Sculptor and glass artist Barney Zeitz has created art for public spaces all over — from Martha’s Vineyard, where he’s lived for more than 50 years, to a church in Germany where his multi-panel stained glass window honors the church’s historic roots as a former synagogue that was taken over by the Nazis in WWII.
Now Zeitz is returning to his roots with a large outdoor sculpture that he is working on for the base of the Government Center building in Fall River, his childhood hometown.
“I went to public schools there,” recalls Zeitz. “My parents and grandparents are buried there. My uncle owned a shirt factory, where I worked as a kid.”
The theme of the 14-foot by 14-foot stainless steel sculpture is diversity. The pyramid-shaped piece that will jut out from one corner of the building is made up of nine figures and a number of other elements that celebrate Fall River’s history and cultural mix. The men and women who will be looking out from the finished piece at passersby represent a cross section of the population — including Native Americans, immigrants, and Black and brown people. The quote on the base of the sculpture will read, “To the enduring memory of our ancestors: Indigenous Peoples, then Immigrants, the Enslaved, and Refugees. May we, their descendants, together with newcomers, help build a more just and peaceful community.”
It’s an important message for Zeitz, who is Jewish and has championed human rights causes throughout most of his almost 80 years on the planet. He recalls his experience growing up in the Fall River area, saying, “It was very diverse. I had Portuguese friends, Irish, French Canadians, Jews, Lebanese. We mostly got along really well.”
Fall River Government Center sits on a corner at the historic “crossroads” of the city, directly above interstate 195. It was constructed in the 1970s in the Brutalist style, stressing function over form. The sculpture will be the first to adorn the rather institutional-looking building.

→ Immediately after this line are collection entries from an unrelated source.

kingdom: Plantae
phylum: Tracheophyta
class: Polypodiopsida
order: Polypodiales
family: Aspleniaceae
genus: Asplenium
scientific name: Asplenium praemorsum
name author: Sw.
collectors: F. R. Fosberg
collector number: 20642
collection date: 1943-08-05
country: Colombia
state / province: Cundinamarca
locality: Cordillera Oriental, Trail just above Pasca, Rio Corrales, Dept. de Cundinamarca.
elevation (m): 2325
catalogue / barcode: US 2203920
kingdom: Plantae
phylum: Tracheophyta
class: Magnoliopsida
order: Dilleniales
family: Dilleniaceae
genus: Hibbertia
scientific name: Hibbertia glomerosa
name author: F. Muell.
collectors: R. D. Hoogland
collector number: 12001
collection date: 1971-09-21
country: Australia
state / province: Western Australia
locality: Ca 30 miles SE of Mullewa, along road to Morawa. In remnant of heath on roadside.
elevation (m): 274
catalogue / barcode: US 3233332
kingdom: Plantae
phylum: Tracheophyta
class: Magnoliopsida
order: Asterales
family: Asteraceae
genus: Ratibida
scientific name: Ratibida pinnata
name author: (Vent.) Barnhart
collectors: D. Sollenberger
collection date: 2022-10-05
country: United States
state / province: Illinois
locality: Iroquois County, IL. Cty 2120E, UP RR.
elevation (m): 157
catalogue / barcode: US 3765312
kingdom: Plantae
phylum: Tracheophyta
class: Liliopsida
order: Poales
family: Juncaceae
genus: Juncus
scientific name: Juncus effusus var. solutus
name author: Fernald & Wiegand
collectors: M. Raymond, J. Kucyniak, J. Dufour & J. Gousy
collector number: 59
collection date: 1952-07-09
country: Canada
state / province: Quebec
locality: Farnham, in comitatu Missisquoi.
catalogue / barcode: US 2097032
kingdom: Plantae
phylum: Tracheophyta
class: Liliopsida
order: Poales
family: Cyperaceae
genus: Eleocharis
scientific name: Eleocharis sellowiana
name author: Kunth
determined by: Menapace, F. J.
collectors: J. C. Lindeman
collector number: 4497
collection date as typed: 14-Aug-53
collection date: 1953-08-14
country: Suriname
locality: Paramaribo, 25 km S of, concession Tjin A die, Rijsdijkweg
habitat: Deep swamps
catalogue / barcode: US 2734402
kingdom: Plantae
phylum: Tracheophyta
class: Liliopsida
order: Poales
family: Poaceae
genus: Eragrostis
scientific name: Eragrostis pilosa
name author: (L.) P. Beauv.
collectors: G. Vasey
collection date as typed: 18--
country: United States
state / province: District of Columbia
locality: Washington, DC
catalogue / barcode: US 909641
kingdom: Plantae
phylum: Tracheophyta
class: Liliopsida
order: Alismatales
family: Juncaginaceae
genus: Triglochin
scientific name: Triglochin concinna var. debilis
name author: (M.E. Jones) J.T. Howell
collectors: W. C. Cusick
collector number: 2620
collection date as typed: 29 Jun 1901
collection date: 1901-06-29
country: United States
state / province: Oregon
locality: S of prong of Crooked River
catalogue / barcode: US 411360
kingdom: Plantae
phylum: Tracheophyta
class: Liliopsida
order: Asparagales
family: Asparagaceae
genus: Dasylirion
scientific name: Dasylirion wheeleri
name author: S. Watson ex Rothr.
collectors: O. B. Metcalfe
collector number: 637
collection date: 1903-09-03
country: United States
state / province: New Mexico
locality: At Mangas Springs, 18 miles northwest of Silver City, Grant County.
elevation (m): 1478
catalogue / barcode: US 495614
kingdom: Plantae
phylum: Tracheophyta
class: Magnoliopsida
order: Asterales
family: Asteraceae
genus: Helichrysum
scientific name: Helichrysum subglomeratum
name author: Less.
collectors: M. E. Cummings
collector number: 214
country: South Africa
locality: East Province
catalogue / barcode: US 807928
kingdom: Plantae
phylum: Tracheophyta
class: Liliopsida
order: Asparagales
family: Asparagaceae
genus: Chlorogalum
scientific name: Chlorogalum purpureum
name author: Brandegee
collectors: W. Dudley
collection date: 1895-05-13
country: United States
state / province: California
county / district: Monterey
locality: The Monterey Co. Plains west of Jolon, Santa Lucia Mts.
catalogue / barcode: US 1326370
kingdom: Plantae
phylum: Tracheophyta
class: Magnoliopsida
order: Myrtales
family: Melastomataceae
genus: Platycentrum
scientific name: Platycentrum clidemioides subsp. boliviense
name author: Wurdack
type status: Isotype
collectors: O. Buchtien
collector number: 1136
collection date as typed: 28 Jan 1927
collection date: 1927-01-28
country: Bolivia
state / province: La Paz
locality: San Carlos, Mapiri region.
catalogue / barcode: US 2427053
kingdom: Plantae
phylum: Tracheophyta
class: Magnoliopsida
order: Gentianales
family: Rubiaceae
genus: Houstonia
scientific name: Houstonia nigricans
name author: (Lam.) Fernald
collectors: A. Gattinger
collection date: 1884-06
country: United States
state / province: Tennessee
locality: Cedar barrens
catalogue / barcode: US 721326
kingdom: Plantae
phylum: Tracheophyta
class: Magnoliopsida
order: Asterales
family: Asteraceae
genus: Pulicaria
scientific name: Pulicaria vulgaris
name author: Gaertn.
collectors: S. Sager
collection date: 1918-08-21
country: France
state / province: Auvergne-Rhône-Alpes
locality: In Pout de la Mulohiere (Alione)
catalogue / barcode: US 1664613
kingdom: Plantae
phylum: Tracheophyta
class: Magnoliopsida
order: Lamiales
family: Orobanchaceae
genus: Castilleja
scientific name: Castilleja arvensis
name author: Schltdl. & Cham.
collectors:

The Government Center Cornerstone Project is being funded by the community, the major donors being two banks and a few local businesses. “I want it to be owned by the people,” says Zeitz, who is himself contributing to the expense by donating 30 percent of the profits from the cards and gift items that he sells through his website to the project. Everyone who donates any amount, or who makes a purchase from Zeitz, will have his or her name inscribed on the sculpture’s list of donors. Partway through the process, the artist realized that the piece would benefit from a base, and he is currently helping with the necessary additional fundraising. He is hoping that someone from the Fall River or Vineyard community will step up as a sponsor of the base, and be recognized with a separate inscribed dedication.
With his previous projects, Zeitz employed an assistant. However, this time, not wanting to take any COVID-related risks, he is working alone. He says that he puts about three hours a day into the work. “I started the welding over a year ago,” he says. “I’m having to do everything myself. I’m working as much as I can at my age. It’s really intense.” Zeitz hopes to have the sculpture completed by the summer. He has been invited to display the large-scale piece on the grounds of the Martha’s Vineyard Museum before shipping it off to Fall River for installation.
The piece was originally commissioned by the city three years ago. Zeitz did a lot of research, especially concerning Native American history, before submitting his proposal. He talks a lot about myths and misinformation surrounding the past. He consulted with Wampanoag historian and program director of the Aquinnah Cultural Center Linda Coombs, among others. “I talked to many tribe members here and in Plymouth and the Fall River area,” he says.
The nine figures — both men and women — are variously carrying suitcases, baskets, or other items indicative of their backgrounds. Climbing up the pyramid will be other images symbolic of the city’s history, including churches, boats, domes, and a canoe. So far Zeitz is still working on completing the figures, taking care to give detail and personality to the faces in particular.
“I want anyone who comes to this corner to say, ‘These are my people,’” he says. “Whether you’re Black or Jewish, or whatever your ancestry is, you can look up there and see someone you know. Diversity is a really important issue to me, especially now with what’s going on in this country.”